§ **Work order**
Copy every line from the entries below that contains the string "jezdec", matching case exactly.

(Transcribed page text)

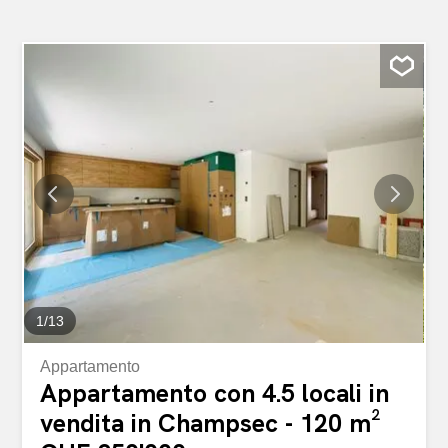
1
/
13
Appartamento
Appartamento con 4.5 locali in
vendita in Champsec - 120 m²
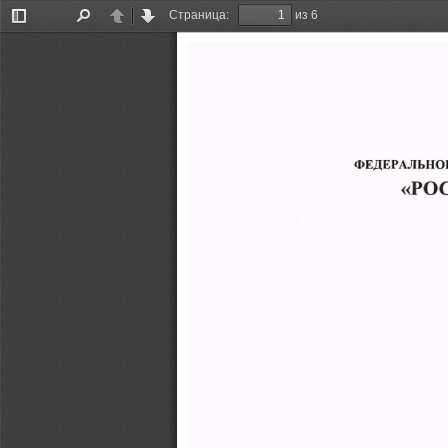
Страница:
из 6
Открыть/
Найти
Предыдущая
Следующая
закрыть
боковую
панель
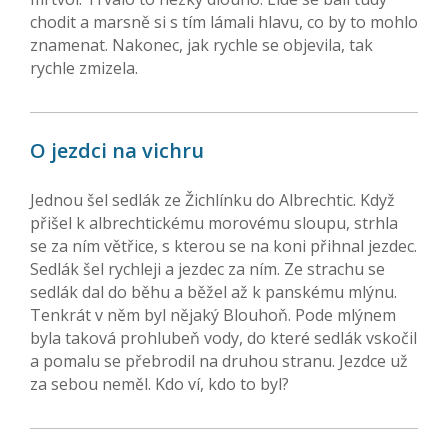
chodit a marsně si s tím lámali hlavu, co by to mohlo
znamenat. Nakonec, jak rychle se objevila, tak
rychle zmizela.
O jezdci na vichru
Jednou šel sedlák ze Žichlínku do Albrechtic. Když
přišel k albrechtickému morovému sloupu, strhla
se za ním větřice, s kterou se na koni přihnal jezdec.
Sedlák šel rychleji a jezdec za ním. Ze strachu se
sedlák dal do běhu a běžel až k panskému mlýnu.
Tenkrát v něm byl nějaký Blouhoň. Pode mlýnem
byla taková prohlubeň vody, do které sedlák vskočil
a pomalu se přebrodil na druhou stranu. Jezdce už
za sebou neměl. Kdo ví, kdo to byl?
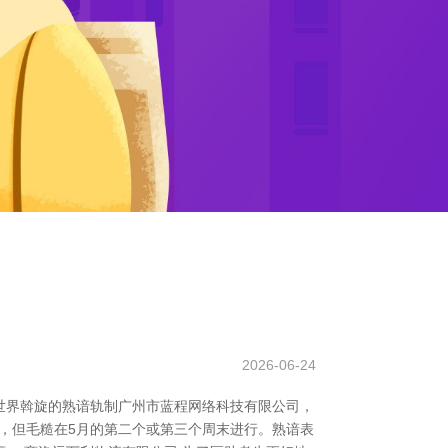
2026-06-24
世界斡旋的熟谙轨制广州市蓝程网络科技有限公司，
同，但毛糙在5月的第二个或第三个周末进行。熟谙表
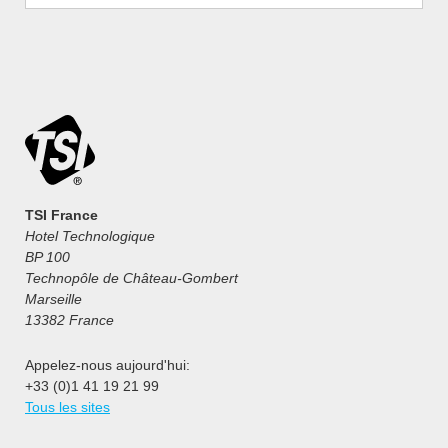
TSI France
Hotel Technologique
BP 100
Technopôle de Château-Gombert
Marseille
13382 France
Appelez-nous aujourd'hui:
+33 (0)1 41 19 21 99
Tous les sites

§ **Result for this exercise**
se za ním větřice, s kterou se na koni přihnal jezdec.
Sedlák šel rychleji a jezdec za ním. Ze strachu se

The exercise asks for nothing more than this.